The Ark Synagogue is a Liberal Judaism Synagogue situated in Northwood, in a northwest London suburb, in the London Borough of Hillingdon, in the United Kingdom. It was founded in 1964 and is the largest Liberal Jewish synagogue outside of central London with over 1100 adult and 300 younger members. Previously known as Northwood and Pinner Liberal Synagogue (NPLS), in December 2020 it adopted the name "The Ark Synagogue".

== Local community ==
The Ark Synagogue has a membership of 1100 adults and approximately 300 children and junior members (under 18 years of age).

In 2010 the synagogue's Bereavement Support Group, founded by Sharon Goldstein in 1993, was awarded The Queen's Award for Voluntary Service, which was presented, in the sanctuary by Deputy Lieutenant, Wing Commander, Edna Partridge, representing the Queen.

They work with the local community and support local charities such as the Harrow Foodbank and homelessness and refugee projects, Holocaust memorial events, as well as participating in interfaith activities.

== Wider community ==
In 2014 the synagogue became one of the first Liberal and Reform Synagogue's to start live streaming both Friday and Saturday services. They have since celebrated their 200th Zoom Havdalah in January 2024.

Rabbis and members of The Ark Synagogue are represented on the boards of Liberal Judaism, the Board of Deputies of British Jews as well as Leo Baeck College, London.

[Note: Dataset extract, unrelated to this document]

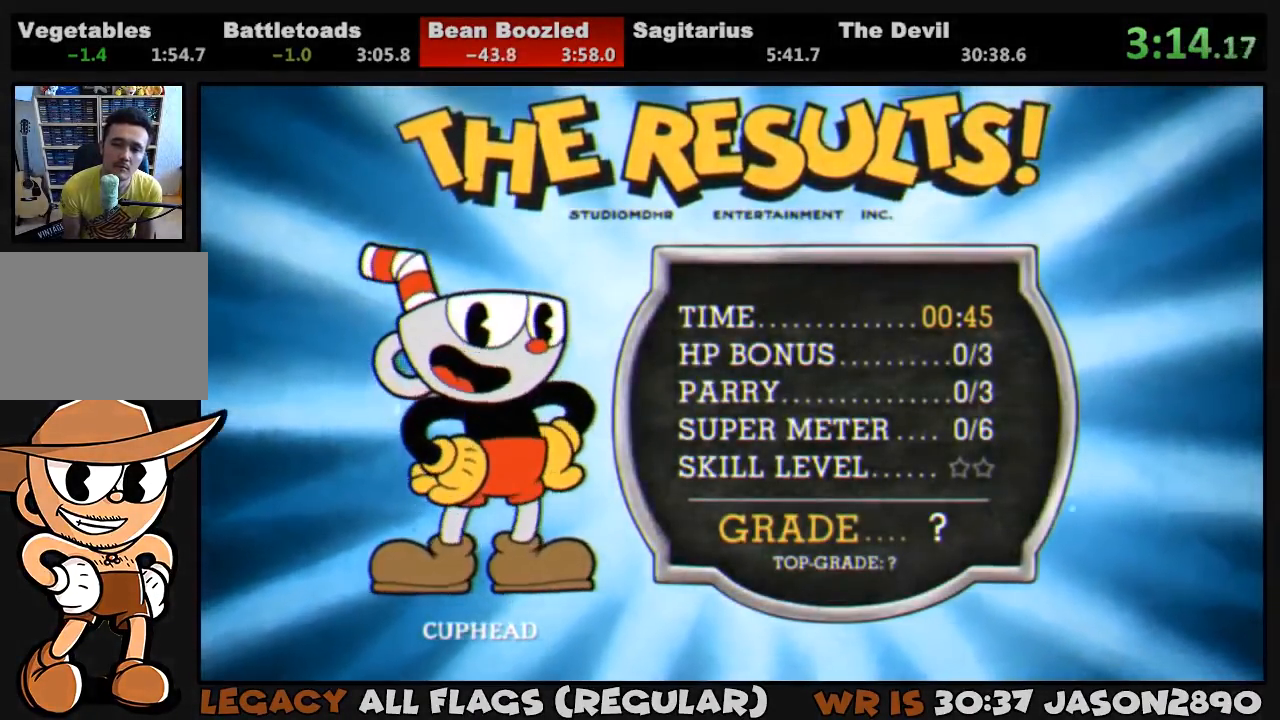
{"buttons": ["CIRCLE"], "left_stick": "center", "right_stick": "center", "events": [[33, "CROSS", "up"], [67, "CIRCLE", "up"], [67, "CROSS", "down"], [133, "CIRCLE", "down"], [133, "CROSS", "up"], [167, "CIRCLE", "up"], [167, "CROSS", "down"], [233, "CIRCLE", "down"], [233, "CROSS", "up"], [300, "CIRCLE", "up"], [300, "CROSS", "down"], [333, "CROSS", "up"], [367, "CIRCLE", "down"], [400, "CIRCLE", "up"], [400, "CROSS", "down"], [467, "CIRCLE", "down"], [467, "CROSS", "up"]]}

The Synagogue is twinned with the congregations of Lviv (Teiva) in Ukraine.

== Rabbis ==
Rabbi Andrew Goldstein became the congregation's first rabbi in 1965. He went on to become President of Liberal Judaism from 2013 to 2022 and Honorary Life President of European Union for Progressive Judaism (EUPJ).

Goldstein's Yom Kippur address in 1978 was the starting point for NPLS's connection with Czech and Slovak Jewry.

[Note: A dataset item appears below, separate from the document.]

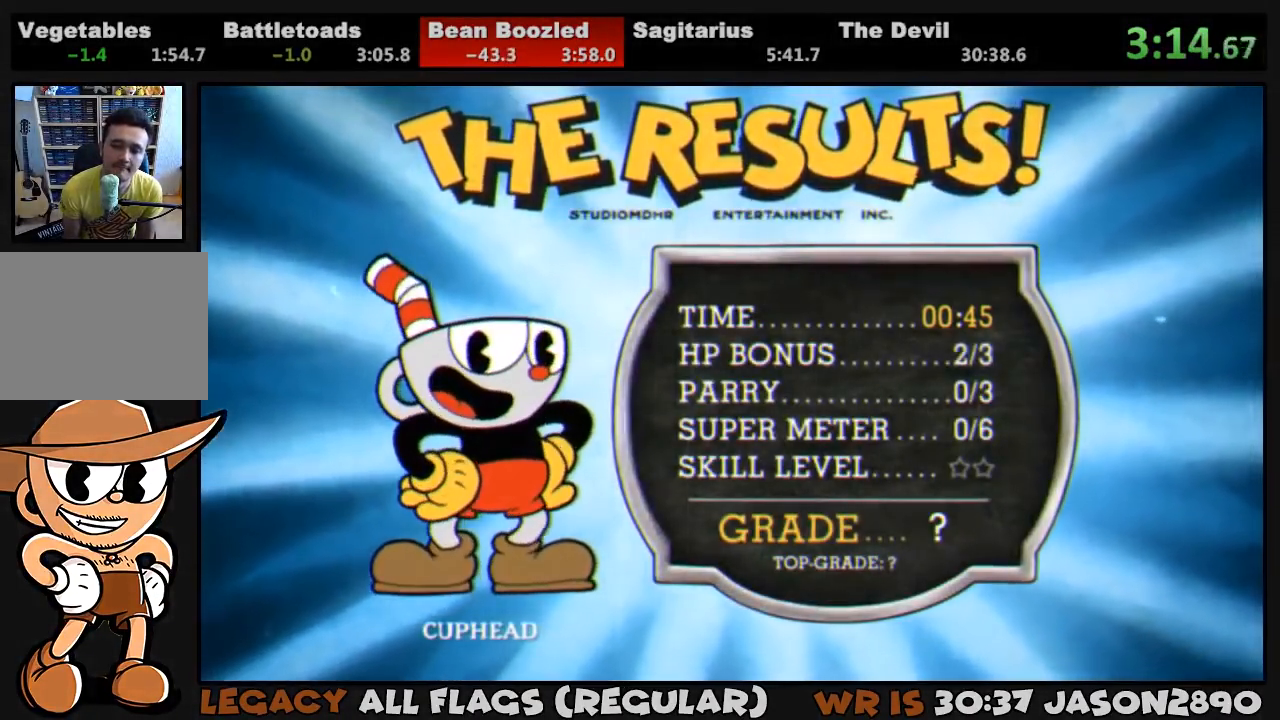
{"buttons": ["CROSS"], "left_stick": "center", "right_stick": "center", "events": [[33, "CIRCLE", "up"], [33, "CROSS", "down"], [67, "CIRCLE", "down"], [67, "CROSS", "up"], [100, "CIRCLE", "up"], [100, "CROSS", "down"], [167, "CIRCLE", "down"], [167, "CROSS", "up"], [267, "CIRCLE", "up"], [267, "CROSS", "down"], [300, "CIRCLE", "down"], [300, "CROSS", "up"], [367, "CIRCLE", "up"], [367, "CROSS", "down"], [400, "CIRCLE", "down"], [433, "CROSS", "up"], [467, "CIRCLE", "up"], [467, "CROSS", "down"]]}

Goldstein retired in 2008 and became rabbi emeritus of the synagogue. His son, Rabbi Aaron Goldstein, became the synagogue's senior rabbi. This was the first time in the UK Liberal movement that a son had succeeded his father as a synagogue's leader. Aaron Goldstein writes for The Guardian and Jewish News in addition to his rabbinical work.

The synagogue's other senior rabbi is Rabbi Lea Mühlstein. She was one of only two rabbis outside the U.S. to win at the Women of Reform Judaism Women's Empowerment Awards held in Chicago in 2020. She is also the Chair of the EUPJ and the Zionist Federation of Great Britain and Ireland as of 2023.

== Scrolls ==
In 1965 the Synagogue acquired the first of their Czech Memorial Torah scrolls which had been recovered from the Nazi sacking of Czechoslovak synagogues. They received a second scroll in 1971 originating from Třeboň. In a glass case on the wall of the Bimah is the torn remnant of another Scroll from Kladno that serves as a Holocaust memorial. In 1998 NPLS were presented a fourth Torah Scroll from Spišská Nová Ves.

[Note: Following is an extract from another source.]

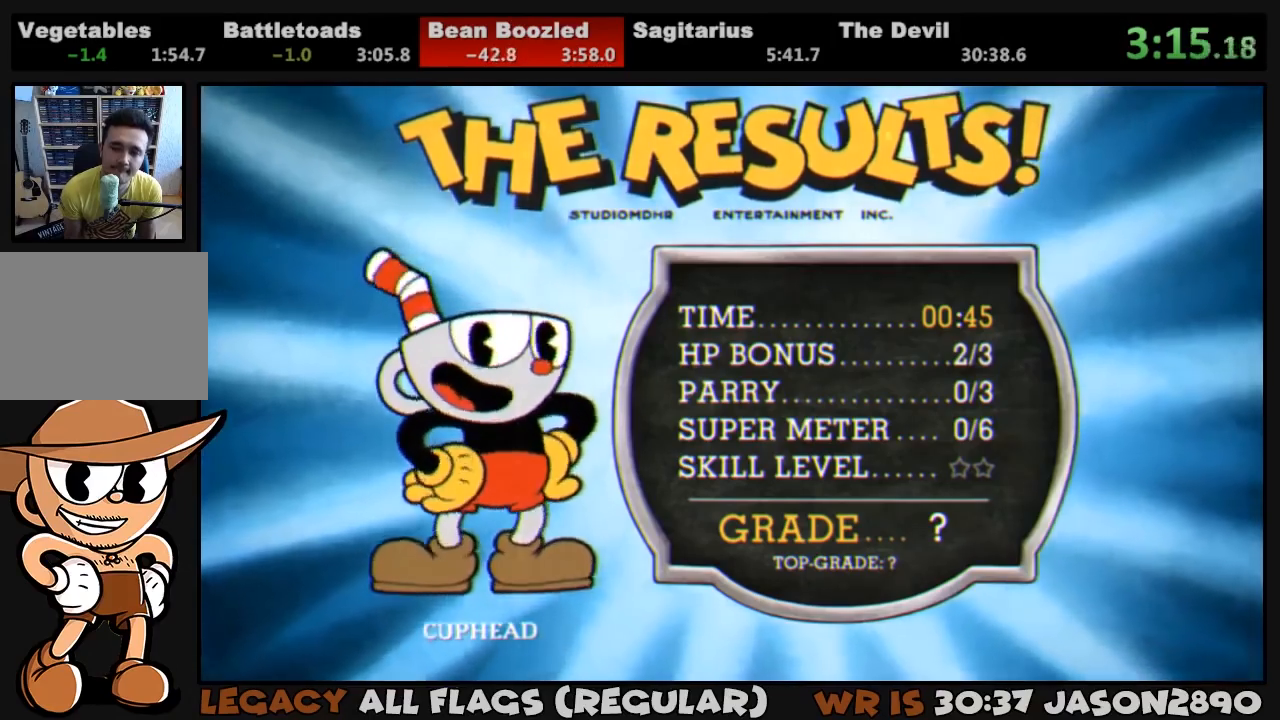
{"buttons": ["CIRCLE"], "left_stick": "center", "right_stick": "center", "events": [[33, "CIRCLE", "down"], [33, "CROSS", "up"], [100, "CIRCLE", "up"], [100, "CROSS", "down"], [133, "CROSS", "up"], [167, "CIRCLE", "down"], [200, "CIRCLE", "up"], [200, "CROSS", "down"], [267, "CIRCLE", "down"], [267, "CROSS", "up"], [300, "CIRCLE", "up"], [300, "CROSS", "down"], [367, "CIRCLE", "down"], [367, "CROSS", "up"], [433, "CIRCLE", "up"], [433, "CROSS", "down"], [467, "CIRCLE", "down"], [467, "CROSS", "up"]]}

In 2015 the first Torah scroll especially for the Synagogue was commissioned.

== History ==

- The Synagogue started in 1964 as the Pinner & District Liberal Congregation with 30 families.
- The congregation moved to a disused Methodist church in Hallowell Road in Northwood in 1966 and changed its name to Northwood & Pinner Liberal Synagogue (NPLS).
- A new synagogue building on Oaklands Gate was dedicated in 1981 and an Ark Surround was rescued from the Cemetery Chapel in Kolin (Czechoslovakia) and re-assembled in the synagogue. This was a permanent memorial to the many Jews from Kolin who were transported to the concentration camps by the Nazis.
- In 1990 the NPLS branch in Amersham became an independent synagogue - the South Bucks Jewish Community.
- Stained glass "feature" windows designed by Ruth Jacobson were completed in the Osorio Hall in 1997.
- In 2018 Cantor Tamara Wolfson became part-time cantor.
- In December 2020 NPLS adopted the name "The Ark Synagogue".
- In May 2024 The Ark Synagogue celebrated its 60th Anniversary with a service attended by Mayor of Hillingdon Cllr Colleen Sullivan, Mayor of Harrow Cllr Ramji Chauhan and Progressive Judaism Co-Lead Rabbi Charley Baginsky.